Return the data below exactly, but only from the line containing "38: (180, 195)" through the line containing "44: (270, 64)", with both of those lines included.

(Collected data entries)

────

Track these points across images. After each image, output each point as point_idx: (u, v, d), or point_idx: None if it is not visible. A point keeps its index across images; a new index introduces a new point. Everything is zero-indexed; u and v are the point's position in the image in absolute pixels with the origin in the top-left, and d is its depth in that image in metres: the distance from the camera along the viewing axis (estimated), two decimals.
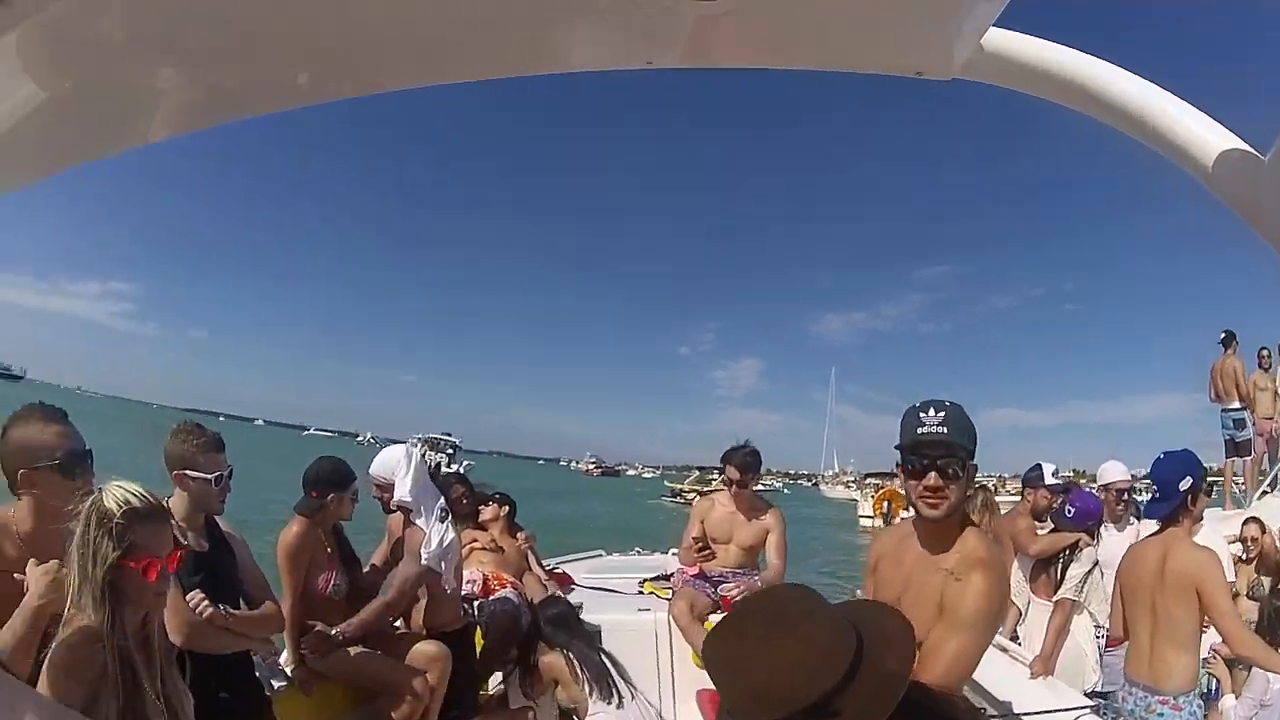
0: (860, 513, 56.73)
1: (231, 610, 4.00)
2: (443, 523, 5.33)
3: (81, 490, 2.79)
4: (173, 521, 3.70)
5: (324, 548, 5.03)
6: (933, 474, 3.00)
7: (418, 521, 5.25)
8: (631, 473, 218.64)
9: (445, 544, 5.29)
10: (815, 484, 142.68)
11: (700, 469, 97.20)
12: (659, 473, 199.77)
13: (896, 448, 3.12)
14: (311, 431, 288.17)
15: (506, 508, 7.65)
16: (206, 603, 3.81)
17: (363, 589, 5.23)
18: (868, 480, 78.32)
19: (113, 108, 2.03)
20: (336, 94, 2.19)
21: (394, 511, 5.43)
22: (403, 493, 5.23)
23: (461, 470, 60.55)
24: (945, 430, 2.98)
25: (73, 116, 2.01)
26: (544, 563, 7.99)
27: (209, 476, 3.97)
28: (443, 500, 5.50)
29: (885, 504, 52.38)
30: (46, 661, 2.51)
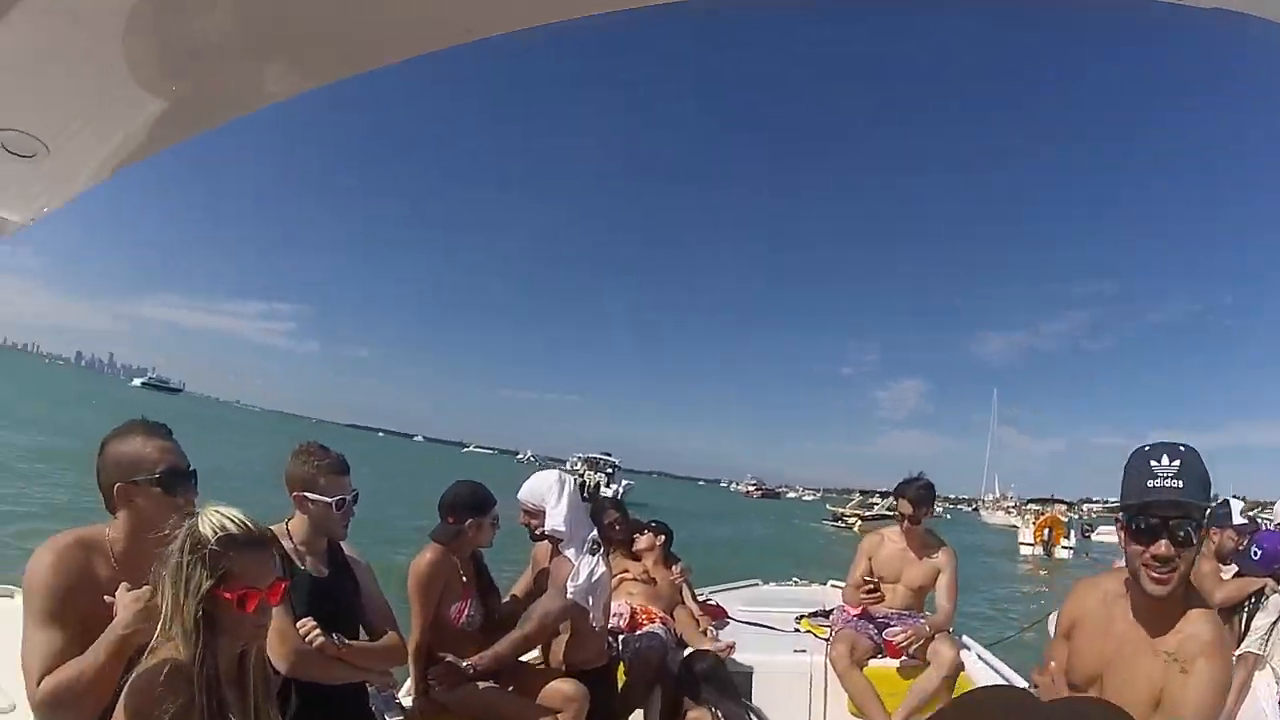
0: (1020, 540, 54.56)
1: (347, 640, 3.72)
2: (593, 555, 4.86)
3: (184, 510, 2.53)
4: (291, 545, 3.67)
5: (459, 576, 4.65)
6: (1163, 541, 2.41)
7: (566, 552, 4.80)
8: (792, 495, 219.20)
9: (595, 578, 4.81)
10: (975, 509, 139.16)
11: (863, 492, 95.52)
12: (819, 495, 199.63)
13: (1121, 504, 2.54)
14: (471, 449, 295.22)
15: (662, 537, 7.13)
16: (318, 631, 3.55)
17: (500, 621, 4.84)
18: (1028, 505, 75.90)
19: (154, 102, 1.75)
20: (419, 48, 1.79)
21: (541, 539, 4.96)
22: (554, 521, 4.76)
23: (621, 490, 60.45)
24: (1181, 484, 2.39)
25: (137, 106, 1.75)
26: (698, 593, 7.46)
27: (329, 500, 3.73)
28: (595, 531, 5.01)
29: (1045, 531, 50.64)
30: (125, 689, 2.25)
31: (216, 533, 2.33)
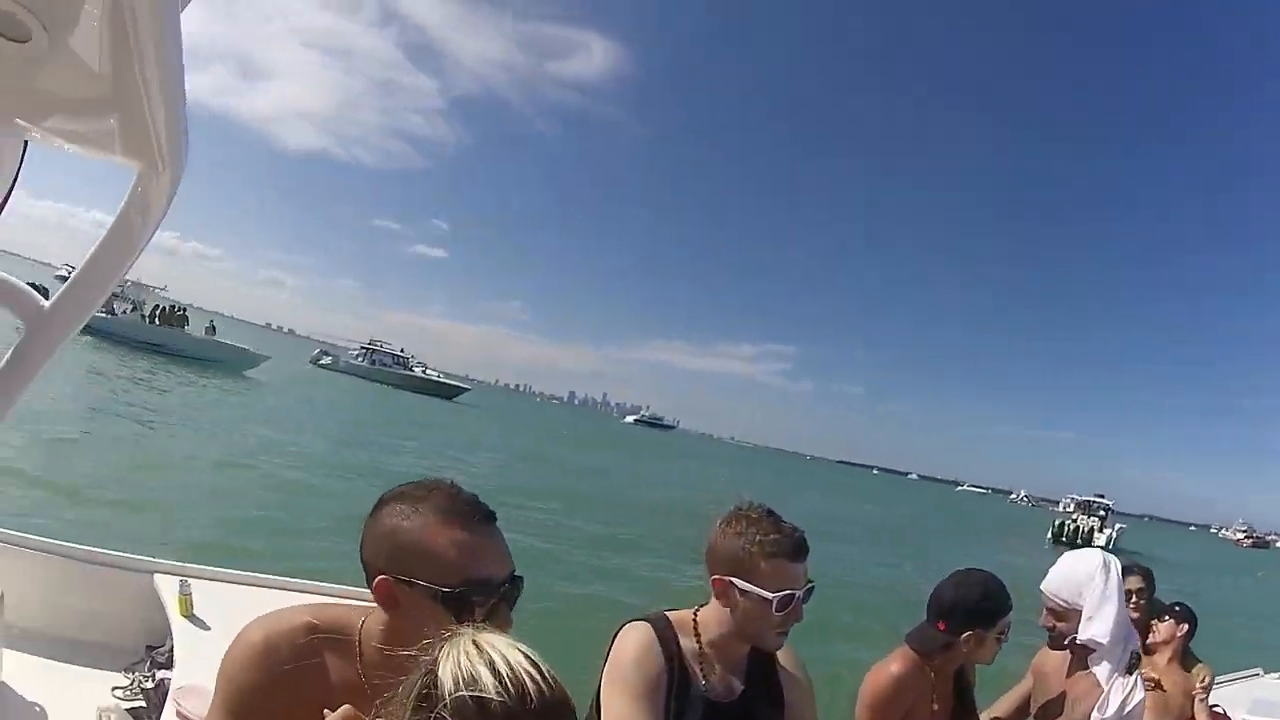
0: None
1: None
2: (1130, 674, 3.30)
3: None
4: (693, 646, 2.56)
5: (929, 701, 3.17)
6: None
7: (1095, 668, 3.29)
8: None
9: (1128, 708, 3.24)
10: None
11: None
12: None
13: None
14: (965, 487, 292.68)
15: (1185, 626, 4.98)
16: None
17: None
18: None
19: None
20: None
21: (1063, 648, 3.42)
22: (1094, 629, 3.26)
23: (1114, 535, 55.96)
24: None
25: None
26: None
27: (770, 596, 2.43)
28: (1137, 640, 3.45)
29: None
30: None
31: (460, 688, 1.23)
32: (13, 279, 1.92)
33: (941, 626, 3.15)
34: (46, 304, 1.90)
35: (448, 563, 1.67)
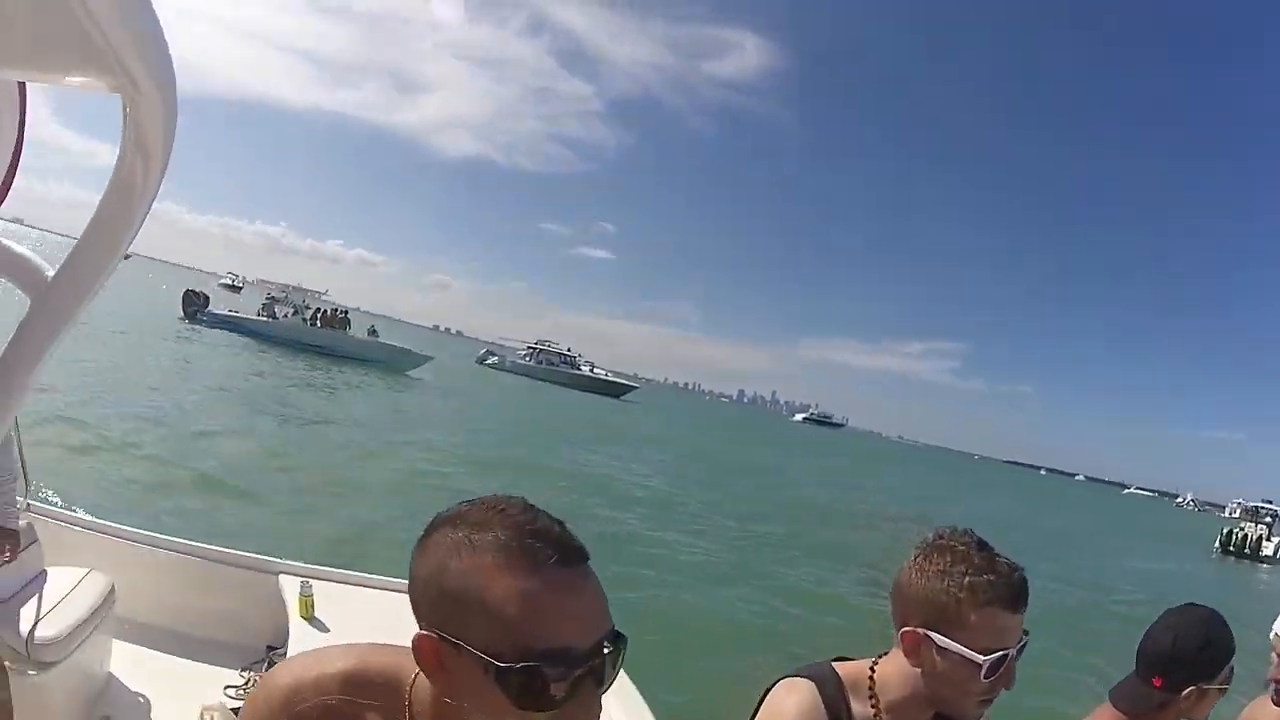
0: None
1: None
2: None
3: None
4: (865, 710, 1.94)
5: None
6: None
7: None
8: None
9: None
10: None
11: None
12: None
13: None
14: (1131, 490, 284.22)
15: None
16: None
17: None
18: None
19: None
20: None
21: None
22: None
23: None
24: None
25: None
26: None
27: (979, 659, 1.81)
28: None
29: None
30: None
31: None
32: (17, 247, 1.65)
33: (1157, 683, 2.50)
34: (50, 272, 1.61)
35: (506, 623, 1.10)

────

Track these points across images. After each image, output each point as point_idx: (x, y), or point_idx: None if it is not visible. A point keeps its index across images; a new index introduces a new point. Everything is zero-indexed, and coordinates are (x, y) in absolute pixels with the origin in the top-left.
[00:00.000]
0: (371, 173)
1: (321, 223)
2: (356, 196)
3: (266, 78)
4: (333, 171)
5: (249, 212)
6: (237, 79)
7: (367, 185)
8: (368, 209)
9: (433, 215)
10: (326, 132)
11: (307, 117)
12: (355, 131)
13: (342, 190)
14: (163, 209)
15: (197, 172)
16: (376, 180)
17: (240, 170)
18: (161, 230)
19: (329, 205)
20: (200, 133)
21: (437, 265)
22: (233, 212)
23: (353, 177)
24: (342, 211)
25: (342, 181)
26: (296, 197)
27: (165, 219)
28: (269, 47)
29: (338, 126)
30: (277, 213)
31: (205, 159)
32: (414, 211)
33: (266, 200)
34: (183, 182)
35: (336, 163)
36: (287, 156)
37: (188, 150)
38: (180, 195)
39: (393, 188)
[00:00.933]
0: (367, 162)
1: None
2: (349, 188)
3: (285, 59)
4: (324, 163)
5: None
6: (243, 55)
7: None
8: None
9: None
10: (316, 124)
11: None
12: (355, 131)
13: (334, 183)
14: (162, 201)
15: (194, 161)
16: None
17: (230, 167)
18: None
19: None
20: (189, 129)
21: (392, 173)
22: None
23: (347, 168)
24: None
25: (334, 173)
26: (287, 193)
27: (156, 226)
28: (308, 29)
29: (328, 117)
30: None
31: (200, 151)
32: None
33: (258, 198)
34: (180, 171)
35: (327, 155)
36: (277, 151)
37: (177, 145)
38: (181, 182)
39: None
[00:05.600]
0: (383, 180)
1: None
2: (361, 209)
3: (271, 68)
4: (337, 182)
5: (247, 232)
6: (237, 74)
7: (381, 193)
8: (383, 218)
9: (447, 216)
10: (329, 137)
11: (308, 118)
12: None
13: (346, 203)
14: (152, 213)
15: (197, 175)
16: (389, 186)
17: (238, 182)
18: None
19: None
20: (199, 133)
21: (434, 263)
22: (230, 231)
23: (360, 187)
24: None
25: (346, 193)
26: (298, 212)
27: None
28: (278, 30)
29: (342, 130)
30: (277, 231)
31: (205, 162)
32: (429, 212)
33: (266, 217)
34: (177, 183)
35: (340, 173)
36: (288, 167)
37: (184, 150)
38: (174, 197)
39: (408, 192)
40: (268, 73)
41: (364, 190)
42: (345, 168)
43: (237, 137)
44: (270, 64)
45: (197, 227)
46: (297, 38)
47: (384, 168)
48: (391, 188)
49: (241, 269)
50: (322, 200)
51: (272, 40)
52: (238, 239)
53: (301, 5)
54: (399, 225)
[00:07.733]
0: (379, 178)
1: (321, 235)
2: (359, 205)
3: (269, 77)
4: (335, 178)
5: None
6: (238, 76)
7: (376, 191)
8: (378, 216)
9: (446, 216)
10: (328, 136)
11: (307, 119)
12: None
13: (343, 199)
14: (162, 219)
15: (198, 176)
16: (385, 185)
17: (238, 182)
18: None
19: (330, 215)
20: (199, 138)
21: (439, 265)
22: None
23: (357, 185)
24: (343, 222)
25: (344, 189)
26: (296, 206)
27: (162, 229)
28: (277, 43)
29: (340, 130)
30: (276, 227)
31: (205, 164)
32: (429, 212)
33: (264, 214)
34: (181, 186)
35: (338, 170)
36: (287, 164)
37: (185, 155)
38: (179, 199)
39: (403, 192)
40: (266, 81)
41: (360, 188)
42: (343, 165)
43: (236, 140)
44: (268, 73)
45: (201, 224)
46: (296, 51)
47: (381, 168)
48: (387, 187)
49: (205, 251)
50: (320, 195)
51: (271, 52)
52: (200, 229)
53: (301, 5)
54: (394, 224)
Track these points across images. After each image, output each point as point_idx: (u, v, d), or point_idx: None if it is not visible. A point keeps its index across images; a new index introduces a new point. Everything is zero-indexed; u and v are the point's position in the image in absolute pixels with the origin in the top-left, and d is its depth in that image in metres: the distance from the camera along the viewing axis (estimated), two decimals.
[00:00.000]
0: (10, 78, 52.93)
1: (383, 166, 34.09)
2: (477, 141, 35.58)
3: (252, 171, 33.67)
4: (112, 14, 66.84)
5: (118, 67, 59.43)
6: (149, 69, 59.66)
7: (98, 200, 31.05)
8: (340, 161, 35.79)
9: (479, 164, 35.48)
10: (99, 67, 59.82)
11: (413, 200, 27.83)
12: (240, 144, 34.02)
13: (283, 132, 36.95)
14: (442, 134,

────

- **Exercise response**:
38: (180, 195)
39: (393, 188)
[00:00.933]
0: (367, 162)
1: None
2: (349, 188)
3: (285, 59)
4: (324, 163)
5: None
6: (243, 55)
7: None
8: None
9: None
10: (316, 124)
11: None
12: (355, 131)
13: (334, 183)
14: (162, 201)
15: (194, 161)
16: None
17: (230, 167)
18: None
19: None
20: (189, 129)
21: (392, 173)
22: None
23: (347, 168)
24: None
25: (334, 173)
26: (287, 193)
27: (156, 226)
28: (308, 29)
29: (328, 117)
30: None
31: (200, 151)
32: None
33: (258, 198)
34: (180, 171)
35: (327, 155)
36: (277, 151)
37: (177, 145)
38: (181, 182)
39: None
[00:05.600]
0: (383, 180)
1: None
2: (361, 209)
3: (271, 68)
4: (337, 182)
5: (247, 232)
6: (237, 74)
7: (381, 193)
8: (383, 218)
9: (447, 216)
10: (329, 137)
11: (308, 118)
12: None
13: (346, 203)
14: (152, 213)
15: (197, 175)
16: (389, 186)
17: (238, 182)
18: None
19: None
20: (199, 133)
21: (434, 263)
22: (230, 231)
23: (360, 187)
24: None
25: (346, 193)
26: (298, 212)
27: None
28: (278, 30)
29: (342, 130)
30: (277, 231)
31: (205, 162)
32: (429, 212)
33: (266, 217)
34: (177, 183)
35: (340, 173)
36: (288, 167)
37: (184, 150)
38: (174, 197)
39: (408, 192)
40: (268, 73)
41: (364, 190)
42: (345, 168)
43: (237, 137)
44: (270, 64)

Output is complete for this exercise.